◆ **Request**
Below are the records; copy each line in which "обед" can be found.

Extracted records
-=-=-=-=-

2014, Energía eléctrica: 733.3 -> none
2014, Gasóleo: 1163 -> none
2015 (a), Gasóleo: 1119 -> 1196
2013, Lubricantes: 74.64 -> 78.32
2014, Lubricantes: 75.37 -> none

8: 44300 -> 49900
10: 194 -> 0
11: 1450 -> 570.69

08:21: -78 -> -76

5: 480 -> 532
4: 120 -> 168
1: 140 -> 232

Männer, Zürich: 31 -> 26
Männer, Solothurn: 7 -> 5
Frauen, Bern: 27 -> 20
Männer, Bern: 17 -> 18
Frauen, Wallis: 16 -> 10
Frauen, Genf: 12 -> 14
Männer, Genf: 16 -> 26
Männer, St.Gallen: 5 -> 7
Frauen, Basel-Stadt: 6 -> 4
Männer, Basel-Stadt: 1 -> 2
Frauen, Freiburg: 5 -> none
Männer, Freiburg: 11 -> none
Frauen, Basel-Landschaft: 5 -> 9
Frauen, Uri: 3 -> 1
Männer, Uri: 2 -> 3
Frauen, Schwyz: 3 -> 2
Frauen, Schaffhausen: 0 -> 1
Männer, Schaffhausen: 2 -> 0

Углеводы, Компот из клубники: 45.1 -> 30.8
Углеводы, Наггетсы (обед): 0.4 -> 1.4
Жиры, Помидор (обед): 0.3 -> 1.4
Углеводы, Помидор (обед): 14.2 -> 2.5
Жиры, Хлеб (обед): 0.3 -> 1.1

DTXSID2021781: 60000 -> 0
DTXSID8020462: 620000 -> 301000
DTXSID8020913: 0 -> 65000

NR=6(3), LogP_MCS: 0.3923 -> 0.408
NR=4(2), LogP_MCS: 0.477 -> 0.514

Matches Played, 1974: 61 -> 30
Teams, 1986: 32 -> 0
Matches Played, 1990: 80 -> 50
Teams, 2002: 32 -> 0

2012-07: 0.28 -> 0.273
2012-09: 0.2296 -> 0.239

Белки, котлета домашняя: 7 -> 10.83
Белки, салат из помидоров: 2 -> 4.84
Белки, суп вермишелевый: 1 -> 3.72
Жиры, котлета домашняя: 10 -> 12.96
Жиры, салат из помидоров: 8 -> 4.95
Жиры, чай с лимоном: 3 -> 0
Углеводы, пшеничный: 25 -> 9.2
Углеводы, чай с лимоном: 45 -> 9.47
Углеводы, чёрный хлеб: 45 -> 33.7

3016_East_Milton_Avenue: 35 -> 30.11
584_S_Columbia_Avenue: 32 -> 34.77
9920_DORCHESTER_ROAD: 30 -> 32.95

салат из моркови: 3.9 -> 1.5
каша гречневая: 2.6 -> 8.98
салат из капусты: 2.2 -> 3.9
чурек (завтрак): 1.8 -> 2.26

-=-=-=-=-

◆ **Output for this task**
Углеводы, Наггетсы (обед): 0.4 -> 1.4
Жиры, Помидор (обед): 0.3 -> 1.4
Углеводы, Помидор (обед): 14.2 -> 2.5
Жиры, Хлеб (обед): 0.3 -> 1.1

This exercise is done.